I picked up The Survival Guide to Competitive Chess : Improve Your Results Now! by John Emms (2007) in the library and was pleasantly surprised. The book is a good overview of things that happen in practical chess tournament games, and an experienced player's view on them. This book won't teach you how to play rook endgames properly, but will explain why even chess grandmasters make the mistakes they make, and how to avoid them. I am of course a much weaker player than the author, but nearly every example Emms gives I could relate to. Here are two examples I could related to my own study of opening theory:
- As you learn a new opening, your initial results are not so good because you don't know any theory, then it gets better because you are have more knowledge, and still have the sense of freshness playing new positions. After you play a few dozen games with an opening, your results get worse, because you are bored with studying the opening, and less alert during games
- "Little knowledge" is an idea or variation that we saw somewhere, but don't remember the exact details. Instead that vague feeling of "this feels like a book move, but I am not 100% sure, but I'll play it anyway cause it probably is a book move". Ideas taken out of the exact context can do more harm than good and lead to superficial moves.

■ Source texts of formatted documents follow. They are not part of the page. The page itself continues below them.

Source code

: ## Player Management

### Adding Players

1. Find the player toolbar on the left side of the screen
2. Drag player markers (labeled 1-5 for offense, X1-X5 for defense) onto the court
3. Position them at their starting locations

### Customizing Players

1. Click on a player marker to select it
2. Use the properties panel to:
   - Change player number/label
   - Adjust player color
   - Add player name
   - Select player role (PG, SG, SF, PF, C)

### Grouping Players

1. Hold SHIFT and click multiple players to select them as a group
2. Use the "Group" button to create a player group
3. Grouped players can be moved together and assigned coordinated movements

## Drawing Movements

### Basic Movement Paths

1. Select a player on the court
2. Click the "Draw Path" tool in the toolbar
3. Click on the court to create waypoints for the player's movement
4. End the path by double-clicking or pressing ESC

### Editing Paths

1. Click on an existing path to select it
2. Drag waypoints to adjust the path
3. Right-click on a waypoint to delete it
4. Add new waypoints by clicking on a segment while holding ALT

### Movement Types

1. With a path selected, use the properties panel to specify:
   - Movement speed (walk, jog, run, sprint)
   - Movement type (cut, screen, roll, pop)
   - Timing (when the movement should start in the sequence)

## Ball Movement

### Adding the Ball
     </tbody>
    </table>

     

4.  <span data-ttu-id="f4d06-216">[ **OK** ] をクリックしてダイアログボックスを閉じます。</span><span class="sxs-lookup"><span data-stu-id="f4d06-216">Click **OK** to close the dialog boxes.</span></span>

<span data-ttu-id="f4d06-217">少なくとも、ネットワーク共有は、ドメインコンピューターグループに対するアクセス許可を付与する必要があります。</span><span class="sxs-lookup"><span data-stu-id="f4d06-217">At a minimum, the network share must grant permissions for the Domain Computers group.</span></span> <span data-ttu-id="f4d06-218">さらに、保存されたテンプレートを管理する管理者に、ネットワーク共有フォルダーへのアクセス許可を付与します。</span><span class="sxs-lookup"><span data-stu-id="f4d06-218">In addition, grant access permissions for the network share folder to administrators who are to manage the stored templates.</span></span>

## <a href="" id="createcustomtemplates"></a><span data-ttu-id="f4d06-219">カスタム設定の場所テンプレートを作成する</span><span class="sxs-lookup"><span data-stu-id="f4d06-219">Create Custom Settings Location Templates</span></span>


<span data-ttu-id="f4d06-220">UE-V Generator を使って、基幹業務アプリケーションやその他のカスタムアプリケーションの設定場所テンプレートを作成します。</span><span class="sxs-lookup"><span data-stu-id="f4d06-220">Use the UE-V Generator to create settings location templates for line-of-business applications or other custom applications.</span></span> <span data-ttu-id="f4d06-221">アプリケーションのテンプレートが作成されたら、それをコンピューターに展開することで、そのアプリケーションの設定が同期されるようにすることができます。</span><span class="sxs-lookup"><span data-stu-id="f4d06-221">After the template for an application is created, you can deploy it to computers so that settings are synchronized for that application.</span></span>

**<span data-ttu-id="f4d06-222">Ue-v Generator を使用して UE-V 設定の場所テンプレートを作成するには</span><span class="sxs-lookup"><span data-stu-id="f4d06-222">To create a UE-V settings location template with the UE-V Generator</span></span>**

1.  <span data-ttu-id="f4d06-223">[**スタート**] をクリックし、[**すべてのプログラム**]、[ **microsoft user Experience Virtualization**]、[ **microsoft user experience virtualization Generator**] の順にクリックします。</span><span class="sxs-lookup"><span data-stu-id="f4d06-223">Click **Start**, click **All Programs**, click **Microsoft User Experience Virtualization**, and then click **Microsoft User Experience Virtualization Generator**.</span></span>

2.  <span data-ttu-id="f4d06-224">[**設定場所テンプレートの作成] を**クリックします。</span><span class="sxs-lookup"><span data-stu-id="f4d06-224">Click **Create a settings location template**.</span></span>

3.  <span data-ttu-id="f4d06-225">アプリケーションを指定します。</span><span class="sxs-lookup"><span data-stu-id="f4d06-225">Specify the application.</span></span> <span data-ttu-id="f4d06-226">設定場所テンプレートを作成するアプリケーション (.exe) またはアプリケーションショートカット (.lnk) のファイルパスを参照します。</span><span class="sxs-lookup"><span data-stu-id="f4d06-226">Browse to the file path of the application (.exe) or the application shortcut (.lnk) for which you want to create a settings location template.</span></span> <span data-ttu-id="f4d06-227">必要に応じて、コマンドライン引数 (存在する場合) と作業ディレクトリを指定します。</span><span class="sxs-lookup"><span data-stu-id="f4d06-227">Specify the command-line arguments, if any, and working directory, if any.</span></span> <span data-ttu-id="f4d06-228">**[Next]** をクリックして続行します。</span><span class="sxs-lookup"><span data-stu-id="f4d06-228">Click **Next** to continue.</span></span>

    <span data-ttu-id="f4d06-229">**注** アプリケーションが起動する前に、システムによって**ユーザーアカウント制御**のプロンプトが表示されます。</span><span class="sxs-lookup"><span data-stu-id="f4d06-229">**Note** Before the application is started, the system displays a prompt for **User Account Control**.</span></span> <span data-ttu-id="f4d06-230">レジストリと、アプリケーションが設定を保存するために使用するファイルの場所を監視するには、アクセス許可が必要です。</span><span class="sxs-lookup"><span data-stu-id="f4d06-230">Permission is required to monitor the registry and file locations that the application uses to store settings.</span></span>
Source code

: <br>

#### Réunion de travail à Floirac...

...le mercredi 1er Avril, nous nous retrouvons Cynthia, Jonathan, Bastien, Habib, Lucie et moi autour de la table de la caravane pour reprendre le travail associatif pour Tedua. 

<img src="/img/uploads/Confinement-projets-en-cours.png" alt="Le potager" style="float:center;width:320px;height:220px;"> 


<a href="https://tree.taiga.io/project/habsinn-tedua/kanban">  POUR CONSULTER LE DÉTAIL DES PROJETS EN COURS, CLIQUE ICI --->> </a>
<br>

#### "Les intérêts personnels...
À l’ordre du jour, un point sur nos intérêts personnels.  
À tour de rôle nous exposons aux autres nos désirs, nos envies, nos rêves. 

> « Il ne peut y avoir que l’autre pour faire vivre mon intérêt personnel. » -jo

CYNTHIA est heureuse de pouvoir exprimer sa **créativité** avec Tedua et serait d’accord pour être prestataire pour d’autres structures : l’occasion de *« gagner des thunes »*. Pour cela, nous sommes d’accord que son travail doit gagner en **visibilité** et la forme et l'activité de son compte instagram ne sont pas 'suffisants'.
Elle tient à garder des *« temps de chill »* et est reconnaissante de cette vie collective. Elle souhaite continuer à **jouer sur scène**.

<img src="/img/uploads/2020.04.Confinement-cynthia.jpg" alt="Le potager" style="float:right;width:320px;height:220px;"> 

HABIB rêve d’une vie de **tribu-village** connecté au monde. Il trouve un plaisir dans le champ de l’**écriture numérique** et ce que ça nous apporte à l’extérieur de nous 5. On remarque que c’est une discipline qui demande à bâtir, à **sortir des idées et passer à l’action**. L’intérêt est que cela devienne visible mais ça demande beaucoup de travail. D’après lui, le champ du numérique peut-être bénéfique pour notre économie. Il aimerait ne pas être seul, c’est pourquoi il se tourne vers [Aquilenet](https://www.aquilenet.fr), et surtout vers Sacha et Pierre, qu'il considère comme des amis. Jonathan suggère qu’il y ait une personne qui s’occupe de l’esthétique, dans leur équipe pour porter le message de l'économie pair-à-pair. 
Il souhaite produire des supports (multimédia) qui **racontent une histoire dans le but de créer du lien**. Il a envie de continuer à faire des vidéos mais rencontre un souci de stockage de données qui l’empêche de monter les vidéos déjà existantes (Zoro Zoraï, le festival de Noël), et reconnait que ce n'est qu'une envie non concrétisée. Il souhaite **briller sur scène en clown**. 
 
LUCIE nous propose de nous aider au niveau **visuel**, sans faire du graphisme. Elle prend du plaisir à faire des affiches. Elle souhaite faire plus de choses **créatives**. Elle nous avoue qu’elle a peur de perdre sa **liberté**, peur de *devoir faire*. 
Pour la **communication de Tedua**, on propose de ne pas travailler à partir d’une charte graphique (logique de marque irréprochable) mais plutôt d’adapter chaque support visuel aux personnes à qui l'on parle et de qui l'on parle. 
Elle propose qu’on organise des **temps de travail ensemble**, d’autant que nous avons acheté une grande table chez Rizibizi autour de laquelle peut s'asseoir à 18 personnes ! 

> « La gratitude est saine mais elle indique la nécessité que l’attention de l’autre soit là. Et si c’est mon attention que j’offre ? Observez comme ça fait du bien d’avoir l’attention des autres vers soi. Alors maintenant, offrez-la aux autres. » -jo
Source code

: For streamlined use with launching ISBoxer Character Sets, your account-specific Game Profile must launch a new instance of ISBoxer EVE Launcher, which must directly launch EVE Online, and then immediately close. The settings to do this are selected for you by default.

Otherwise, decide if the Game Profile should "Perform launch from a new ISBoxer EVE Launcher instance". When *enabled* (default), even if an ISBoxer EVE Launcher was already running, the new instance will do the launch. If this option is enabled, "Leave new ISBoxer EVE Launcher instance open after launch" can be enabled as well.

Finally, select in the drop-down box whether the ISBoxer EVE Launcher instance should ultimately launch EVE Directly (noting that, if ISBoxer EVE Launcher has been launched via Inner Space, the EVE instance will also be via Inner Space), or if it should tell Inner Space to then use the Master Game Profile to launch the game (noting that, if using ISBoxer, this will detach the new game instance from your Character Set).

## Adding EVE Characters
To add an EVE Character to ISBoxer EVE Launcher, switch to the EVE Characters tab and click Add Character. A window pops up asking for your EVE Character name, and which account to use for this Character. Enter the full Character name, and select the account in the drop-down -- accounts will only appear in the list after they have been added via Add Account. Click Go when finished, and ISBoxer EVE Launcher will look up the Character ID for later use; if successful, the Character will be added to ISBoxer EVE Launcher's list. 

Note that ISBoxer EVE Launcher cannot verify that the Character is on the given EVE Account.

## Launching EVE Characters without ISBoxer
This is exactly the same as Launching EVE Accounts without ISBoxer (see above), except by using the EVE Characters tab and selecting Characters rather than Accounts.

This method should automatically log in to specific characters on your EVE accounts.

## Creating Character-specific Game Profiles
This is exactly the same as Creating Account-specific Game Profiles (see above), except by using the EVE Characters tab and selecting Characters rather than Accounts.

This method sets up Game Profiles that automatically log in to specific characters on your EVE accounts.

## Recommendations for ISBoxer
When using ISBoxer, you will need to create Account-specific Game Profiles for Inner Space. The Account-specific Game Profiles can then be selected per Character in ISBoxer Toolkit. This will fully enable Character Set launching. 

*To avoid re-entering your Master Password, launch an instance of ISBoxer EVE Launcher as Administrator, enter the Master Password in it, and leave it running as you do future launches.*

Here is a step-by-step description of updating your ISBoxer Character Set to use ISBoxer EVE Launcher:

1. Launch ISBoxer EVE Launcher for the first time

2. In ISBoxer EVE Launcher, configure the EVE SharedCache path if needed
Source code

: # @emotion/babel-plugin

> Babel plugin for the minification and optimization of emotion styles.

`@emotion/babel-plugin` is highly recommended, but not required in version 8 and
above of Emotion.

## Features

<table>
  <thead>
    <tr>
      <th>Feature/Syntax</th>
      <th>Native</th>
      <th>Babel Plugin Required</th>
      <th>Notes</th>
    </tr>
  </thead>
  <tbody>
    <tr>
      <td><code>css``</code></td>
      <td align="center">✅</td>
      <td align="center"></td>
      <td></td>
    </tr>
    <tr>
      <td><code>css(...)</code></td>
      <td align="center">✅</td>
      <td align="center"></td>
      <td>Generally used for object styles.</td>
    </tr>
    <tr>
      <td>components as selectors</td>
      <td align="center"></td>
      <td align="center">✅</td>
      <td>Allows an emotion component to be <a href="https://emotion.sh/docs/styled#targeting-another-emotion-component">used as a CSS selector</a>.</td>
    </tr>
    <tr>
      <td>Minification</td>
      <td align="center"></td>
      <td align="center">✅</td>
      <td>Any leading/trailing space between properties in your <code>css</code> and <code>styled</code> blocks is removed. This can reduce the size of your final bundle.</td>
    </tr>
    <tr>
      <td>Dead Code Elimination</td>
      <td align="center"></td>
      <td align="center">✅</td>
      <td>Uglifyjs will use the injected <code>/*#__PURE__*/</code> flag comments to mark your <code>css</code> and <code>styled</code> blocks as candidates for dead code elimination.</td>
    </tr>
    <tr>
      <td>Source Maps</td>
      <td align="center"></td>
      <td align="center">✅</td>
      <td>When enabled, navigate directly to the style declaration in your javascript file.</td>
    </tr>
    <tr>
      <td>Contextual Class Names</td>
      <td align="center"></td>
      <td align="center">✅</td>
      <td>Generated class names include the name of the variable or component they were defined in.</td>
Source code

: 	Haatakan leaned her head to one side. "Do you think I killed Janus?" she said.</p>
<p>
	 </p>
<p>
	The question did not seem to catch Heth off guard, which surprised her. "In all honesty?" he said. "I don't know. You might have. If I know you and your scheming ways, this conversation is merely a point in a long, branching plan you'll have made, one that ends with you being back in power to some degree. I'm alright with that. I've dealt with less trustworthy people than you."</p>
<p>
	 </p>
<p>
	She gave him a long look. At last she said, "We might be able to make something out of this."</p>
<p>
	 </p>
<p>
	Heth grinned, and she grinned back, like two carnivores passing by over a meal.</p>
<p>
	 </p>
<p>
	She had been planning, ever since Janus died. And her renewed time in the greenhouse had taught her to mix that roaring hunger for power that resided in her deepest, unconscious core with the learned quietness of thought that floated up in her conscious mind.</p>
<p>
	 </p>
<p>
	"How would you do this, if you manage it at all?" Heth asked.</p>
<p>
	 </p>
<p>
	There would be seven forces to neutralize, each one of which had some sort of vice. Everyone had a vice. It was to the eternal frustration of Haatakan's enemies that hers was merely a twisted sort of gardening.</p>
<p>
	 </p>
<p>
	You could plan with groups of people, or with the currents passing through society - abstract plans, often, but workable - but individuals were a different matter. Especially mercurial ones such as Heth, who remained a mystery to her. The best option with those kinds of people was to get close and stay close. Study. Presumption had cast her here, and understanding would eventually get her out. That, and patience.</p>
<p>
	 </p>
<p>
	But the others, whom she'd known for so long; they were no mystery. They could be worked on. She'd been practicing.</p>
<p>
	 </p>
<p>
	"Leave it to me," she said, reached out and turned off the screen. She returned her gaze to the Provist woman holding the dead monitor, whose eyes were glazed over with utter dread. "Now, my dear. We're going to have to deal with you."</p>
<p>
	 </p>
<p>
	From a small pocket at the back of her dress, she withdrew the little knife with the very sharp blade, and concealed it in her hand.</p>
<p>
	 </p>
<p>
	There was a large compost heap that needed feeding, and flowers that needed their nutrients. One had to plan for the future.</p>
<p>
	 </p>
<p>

In some of Alburt's books or Dzindzhikhashvili's videos the authors seems to try to impress you with the fact that they are grandmasters, and thus they "know all about it" (is it their ego, or they just want to sell you more of their stuff??), but Emms is honest about why he made the mistakes, which is good because I found my hallucinations are sometimes similar. His advice on using computers seemed also quite reasonable. The book has a lot of prose and diagrams, so it is easy to read without a board.